Task to complete
Among the records, which lines hold the word "pixels"? Pick them out.

Exercise data

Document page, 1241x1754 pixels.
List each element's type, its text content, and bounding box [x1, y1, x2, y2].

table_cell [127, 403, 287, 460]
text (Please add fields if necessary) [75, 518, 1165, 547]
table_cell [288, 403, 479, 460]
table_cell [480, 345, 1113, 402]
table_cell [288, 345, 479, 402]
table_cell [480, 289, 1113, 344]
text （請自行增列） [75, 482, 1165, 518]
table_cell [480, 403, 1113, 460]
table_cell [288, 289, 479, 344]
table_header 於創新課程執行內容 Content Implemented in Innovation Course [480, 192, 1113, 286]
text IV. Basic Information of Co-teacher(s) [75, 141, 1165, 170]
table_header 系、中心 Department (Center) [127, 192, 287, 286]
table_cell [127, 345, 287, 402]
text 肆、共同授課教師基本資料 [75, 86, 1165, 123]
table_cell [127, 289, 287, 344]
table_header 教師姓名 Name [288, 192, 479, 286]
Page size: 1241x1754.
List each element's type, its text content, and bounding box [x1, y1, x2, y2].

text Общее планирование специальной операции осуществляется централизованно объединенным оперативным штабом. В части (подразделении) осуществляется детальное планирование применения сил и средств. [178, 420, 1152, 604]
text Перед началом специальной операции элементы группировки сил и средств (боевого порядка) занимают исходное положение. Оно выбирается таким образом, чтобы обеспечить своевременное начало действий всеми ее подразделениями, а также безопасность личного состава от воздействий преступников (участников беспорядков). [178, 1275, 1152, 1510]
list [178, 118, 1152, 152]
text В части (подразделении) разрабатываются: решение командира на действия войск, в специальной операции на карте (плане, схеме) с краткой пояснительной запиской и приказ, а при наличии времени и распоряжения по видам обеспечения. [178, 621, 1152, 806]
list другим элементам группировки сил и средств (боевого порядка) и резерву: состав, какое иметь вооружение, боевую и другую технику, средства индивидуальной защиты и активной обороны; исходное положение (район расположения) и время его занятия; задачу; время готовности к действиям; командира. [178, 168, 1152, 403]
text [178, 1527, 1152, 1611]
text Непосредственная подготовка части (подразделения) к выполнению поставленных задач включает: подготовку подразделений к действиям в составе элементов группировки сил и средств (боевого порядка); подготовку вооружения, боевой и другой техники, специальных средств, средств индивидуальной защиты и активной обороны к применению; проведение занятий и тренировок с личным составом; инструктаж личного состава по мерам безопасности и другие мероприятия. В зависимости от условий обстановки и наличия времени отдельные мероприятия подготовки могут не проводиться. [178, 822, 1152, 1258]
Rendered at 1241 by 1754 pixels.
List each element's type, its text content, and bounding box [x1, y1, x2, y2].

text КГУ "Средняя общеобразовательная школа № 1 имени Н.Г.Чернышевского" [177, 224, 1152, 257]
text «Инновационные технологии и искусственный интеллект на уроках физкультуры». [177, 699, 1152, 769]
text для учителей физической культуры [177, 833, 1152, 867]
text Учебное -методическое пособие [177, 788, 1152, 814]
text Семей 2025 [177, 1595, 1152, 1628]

Solution
Document page, 1241x1754 pixels.
Rendered at 1241 by 1754 pixels.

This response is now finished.